Kard. Nycz chce obowiązkowej religii w szkołach. Co na to MEN? Wydano deklarację

gazeta.pl 3 godzin temu
Zdjęcie: Fot. Dawid Żuchowicz / Agencja Wyborcza.pl, Fot. Piotr Skórnicki / Agencja Wyborcza.pl


MEN nie rozważa uczynienia z religii lekcji obowiązkowych - poinformował PAP rzecznik prasowy resortu edukacji Piotr Otrębski. To stanowisko w odpowiedzi na słowa kard. Nycza, który chce obowiązkowych katechez w szkołach.
Kardynał Kazimierz Nycz powiedział kilka dni temu, iż "jedna godzina lekcji religii w tygodniu powinna być absolutnie obowiązkowa dla wszystkich uczniów, skoro żyjemy w cywilizacji europejskiej". Ponadto wspomniał, iż "nie da się zrozumieć europejskiej sztuki, muzyki, architektury bez znajomości chrześcijaństwa" i dodał, iż "tożsamość, kultura i życie społeczno-polityczne narodów europejskich zostały ukształtowane na bazie chrystianitas, a to powinni uświadomić sobie zarówno rządzący, jak i rodzice oraz sama młodzież".

REKLAMA





Hierarcha przekonywał, iż czym innym są lekcje religii, a czym innym katecheza przyparafialna, której zadaniem jest pogłębianie wiary.

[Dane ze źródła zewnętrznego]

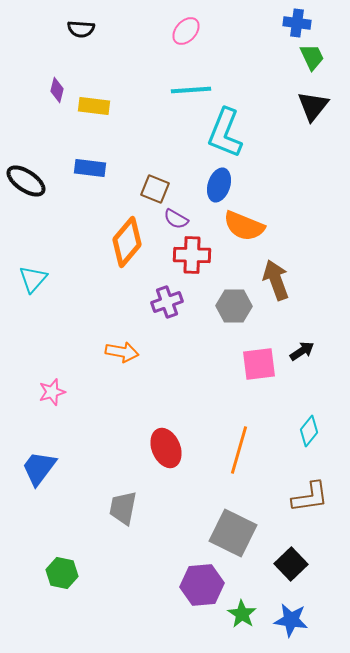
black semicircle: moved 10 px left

Czy katolicy skorzystają z możliwości, które oferuje im Kościół katolicki, to już sprawa wielu czynników, w tym np. wychowania

- ocenił.


Zobacz wideo Czy religia powinna wyjść ze szkół? [SONDA]



Religia w szkołach. MEN: Nie będzie obowiązkowej religii
Wypowiedź duchownego w rozmowie z PAP skomentował rzecznik Ministerstwa Edukacji Narodowej. - Każdy ma prawo do opinii. MEN nie rozważa uczynienia z religii lekcji obowiązkowych - zapewnił Piotr Otrębski i dodał, iż "jeśli chodzi o projekt rozporządzenia ws. ograniczenia do jednej godziny tygodniowo lekcji religii w szkołach publicznych, w ramach konsultacji publicznych będą również organizowane spotkania z przedstawicielami Konferencji Episkopatu Polski i będzie to przestrzeń do wymiany uwag".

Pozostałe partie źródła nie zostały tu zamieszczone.